Items from a data source
^^^^^^^^^^^^^^^^

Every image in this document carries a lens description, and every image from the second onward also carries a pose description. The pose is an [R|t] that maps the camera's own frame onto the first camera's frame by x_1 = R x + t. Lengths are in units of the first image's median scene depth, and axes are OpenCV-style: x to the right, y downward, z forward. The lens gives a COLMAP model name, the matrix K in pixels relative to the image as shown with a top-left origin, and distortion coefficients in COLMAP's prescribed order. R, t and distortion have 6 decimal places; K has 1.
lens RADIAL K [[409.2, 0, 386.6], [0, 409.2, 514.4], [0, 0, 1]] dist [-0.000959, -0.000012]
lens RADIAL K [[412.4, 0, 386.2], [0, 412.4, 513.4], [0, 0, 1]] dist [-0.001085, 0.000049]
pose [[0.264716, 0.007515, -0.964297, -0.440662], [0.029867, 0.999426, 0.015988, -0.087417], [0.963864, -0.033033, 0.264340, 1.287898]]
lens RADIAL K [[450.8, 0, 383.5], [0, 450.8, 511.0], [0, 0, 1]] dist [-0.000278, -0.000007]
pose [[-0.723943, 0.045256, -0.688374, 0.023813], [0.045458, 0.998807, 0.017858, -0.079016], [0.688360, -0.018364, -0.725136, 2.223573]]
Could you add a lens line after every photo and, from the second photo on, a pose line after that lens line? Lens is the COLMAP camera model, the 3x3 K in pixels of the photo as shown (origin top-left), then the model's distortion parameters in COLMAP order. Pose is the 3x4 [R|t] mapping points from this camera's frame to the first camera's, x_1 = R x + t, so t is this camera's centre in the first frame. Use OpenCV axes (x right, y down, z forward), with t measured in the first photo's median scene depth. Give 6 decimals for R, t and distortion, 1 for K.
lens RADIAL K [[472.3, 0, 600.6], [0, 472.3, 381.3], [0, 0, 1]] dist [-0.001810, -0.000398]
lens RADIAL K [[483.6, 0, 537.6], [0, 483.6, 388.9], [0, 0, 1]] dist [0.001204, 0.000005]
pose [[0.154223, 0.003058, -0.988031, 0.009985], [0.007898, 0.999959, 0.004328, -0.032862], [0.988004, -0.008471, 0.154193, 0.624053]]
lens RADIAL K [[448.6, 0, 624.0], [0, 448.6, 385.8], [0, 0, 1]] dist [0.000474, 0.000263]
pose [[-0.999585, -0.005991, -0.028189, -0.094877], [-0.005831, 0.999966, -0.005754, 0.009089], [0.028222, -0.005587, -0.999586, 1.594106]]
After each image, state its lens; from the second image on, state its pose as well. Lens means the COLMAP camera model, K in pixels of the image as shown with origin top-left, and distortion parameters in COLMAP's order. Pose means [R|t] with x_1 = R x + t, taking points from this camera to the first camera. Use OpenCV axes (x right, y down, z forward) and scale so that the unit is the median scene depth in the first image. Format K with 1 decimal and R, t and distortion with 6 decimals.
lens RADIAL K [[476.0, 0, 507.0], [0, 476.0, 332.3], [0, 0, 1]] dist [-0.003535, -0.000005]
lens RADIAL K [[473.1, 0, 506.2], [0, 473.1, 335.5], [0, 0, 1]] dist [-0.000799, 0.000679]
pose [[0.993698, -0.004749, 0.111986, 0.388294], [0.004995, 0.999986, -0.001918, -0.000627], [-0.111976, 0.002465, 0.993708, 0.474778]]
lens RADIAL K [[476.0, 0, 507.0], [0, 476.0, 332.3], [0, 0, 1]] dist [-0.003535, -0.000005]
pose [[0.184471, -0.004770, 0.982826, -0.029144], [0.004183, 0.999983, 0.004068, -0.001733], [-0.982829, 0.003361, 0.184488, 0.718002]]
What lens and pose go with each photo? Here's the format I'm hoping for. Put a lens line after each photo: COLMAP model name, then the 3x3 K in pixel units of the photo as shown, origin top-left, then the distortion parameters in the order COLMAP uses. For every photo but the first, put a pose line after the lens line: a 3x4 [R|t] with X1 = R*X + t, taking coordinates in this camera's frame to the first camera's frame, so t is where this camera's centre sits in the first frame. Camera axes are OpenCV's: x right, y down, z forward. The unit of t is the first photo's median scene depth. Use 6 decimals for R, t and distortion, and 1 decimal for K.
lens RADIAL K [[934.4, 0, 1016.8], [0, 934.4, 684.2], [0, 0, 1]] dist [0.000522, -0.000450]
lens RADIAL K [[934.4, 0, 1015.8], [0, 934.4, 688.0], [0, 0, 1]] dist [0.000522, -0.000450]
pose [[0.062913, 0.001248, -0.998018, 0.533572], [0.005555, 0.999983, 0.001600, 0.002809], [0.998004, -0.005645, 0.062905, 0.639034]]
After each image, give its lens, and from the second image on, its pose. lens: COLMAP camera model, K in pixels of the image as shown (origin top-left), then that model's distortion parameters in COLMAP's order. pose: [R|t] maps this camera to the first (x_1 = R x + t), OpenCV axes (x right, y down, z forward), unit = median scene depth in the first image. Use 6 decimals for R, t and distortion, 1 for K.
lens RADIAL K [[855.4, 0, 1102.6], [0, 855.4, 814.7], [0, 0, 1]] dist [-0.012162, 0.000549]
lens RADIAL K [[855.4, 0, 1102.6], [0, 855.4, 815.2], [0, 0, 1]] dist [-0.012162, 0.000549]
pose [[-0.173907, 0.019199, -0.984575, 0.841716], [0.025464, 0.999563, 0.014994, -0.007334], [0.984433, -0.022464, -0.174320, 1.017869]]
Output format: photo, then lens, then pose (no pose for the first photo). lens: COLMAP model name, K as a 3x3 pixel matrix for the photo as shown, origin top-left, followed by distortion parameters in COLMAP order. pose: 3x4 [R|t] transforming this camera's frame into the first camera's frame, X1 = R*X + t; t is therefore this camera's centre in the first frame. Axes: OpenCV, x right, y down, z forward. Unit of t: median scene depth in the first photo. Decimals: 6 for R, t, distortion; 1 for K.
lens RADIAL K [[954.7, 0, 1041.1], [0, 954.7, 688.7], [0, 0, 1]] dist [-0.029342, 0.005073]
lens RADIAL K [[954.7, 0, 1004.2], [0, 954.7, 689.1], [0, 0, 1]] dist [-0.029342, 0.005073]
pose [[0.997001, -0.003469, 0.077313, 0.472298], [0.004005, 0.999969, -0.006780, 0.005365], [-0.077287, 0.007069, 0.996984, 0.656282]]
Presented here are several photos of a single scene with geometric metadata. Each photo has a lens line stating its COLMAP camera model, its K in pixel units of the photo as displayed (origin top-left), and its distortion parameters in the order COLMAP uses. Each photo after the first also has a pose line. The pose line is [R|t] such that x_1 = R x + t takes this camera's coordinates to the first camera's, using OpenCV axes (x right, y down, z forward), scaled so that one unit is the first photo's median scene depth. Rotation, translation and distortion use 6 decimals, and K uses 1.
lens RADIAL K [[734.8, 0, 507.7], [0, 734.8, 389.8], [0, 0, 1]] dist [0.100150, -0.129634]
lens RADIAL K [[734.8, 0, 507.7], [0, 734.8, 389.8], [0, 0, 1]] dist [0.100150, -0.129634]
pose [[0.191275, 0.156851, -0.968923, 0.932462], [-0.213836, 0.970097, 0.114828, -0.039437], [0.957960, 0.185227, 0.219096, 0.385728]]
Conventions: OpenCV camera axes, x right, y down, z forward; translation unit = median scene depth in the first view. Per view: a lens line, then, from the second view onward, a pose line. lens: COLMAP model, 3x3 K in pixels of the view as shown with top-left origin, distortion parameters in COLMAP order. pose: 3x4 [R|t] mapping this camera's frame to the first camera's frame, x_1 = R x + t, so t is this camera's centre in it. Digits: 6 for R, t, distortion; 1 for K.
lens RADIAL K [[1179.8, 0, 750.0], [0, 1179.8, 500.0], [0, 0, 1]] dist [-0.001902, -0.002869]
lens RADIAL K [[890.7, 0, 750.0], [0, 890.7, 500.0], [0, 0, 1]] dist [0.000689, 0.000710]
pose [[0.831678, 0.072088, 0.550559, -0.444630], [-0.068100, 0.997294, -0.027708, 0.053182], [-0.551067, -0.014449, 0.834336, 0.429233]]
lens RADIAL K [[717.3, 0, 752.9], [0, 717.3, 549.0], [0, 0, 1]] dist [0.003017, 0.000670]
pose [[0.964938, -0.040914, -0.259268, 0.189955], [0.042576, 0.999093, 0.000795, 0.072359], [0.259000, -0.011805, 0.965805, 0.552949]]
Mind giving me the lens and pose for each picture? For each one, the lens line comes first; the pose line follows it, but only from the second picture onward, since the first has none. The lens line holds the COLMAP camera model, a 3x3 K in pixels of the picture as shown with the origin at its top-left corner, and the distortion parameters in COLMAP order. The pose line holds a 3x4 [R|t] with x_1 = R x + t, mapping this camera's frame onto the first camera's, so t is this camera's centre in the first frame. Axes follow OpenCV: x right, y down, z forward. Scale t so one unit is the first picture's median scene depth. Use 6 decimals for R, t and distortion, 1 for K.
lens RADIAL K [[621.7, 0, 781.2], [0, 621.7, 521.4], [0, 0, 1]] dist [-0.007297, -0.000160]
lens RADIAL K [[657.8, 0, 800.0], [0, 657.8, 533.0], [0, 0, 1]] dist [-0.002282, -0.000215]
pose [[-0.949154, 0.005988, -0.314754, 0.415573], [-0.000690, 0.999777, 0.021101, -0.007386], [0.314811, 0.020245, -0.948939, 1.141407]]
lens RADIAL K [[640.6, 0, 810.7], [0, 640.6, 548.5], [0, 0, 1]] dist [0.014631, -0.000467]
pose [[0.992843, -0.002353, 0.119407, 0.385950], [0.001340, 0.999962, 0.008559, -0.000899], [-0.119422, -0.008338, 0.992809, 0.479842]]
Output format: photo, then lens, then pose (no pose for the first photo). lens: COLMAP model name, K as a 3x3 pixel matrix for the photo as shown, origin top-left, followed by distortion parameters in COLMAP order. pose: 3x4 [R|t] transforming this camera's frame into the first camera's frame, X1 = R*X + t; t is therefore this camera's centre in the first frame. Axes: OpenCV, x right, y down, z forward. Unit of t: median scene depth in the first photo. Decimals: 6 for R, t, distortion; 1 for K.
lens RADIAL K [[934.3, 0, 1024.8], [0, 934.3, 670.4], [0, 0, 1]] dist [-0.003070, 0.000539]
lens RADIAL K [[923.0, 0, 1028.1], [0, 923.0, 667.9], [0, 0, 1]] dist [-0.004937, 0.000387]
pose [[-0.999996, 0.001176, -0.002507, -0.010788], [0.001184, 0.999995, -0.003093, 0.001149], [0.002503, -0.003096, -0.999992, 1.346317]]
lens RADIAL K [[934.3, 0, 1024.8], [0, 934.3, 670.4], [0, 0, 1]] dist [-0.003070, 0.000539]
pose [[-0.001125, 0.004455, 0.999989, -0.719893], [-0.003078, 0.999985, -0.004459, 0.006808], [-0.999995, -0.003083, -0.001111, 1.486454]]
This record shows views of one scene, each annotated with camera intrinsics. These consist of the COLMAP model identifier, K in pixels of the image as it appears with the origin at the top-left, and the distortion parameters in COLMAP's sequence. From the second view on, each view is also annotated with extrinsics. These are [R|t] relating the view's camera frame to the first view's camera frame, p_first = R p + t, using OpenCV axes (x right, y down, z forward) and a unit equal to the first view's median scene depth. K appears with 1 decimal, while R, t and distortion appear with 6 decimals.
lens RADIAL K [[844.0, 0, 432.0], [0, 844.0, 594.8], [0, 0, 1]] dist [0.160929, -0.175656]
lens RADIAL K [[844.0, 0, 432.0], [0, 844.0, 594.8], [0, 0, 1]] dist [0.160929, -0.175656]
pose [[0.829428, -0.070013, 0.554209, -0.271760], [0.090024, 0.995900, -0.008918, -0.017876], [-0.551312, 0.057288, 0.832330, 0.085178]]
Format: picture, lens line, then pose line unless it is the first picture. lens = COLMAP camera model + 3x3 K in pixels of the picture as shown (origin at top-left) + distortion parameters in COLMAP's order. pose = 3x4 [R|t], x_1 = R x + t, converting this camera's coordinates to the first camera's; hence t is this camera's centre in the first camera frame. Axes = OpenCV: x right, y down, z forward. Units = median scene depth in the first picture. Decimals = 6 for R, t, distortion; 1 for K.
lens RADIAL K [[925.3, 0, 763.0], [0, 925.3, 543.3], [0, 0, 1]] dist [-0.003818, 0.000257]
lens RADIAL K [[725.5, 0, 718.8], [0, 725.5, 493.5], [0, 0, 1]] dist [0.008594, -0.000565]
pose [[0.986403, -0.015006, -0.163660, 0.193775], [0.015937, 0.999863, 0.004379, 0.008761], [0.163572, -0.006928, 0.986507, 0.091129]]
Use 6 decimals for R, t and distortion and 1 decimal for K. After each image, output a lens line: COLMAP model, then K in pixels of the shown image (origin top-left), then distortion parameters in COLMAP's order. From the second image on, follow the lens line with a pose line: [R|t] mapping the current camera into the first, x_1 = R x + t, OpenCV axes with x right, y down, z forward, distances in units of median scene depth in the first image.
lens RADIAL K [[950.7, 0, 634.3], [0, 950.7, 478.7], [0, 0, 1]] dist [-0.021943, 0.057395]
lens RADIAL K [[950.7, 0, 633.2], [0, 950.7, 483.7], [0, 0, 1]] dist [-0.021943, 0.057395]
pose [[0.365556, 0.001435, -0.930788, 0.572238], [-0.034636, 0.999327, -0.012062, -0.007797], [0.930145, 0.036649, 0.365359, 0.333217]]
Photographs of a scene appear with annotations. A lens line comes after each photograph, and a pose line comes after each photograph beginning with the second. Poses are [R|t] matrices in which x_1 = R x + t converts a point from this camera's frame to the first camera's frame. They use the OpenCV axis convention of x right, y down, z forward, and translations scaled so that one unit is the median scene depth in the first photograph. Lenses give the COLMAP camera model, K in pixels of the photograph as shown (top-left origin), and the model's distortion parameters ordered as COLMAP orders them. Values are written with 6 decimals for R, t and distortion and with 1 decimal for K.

^^^^^^^^^^^^^^^^

Assigned task — Replace "geometric metadata" with "camera metadata" in the records above, starting at the line that contains "Presented here are" and ending at the line that contains "0.185227, 0.219096, 0.385728]]". Return only those lines, with everything else unchanged.

Result for this exercise —
Presented here are several photos of a single scene with camera metadata. Each photo has a lens line stating its COLMAP camera model, its K in pixel units of the photo as displayed (origin top-left), and its distortion parameters in the order COLMAP uses. Each photo after the first also has a pose line. The pose line is [R|t] such that x_1 = R x + t takes this camera's coordinates to the first camera's, using OpenCV axes (x right, y down, z forward), scaled so that one unit is the first photo's median scene depth. Rotation, translation and distortion use 6 decimals, and K uses 1.
lens RADIAL K [[734.8, 0, 507.7], [0, 734.8, 389.8], [0, 0, 1]] dist [0.100150, -0.129634]
lens RADIAL K [[734.8, 0, 507.7], [0, 734.8, 389.8], [0, 0, 1]] dist [0.100150, -0.129634]
pose [[0.191275, 0.156851, -0.968923, 0.932462], [-0.213836, 0.970097, 0.114828, -0.039437], [0.957960, 0.185227, 0.219096, 0.385728]]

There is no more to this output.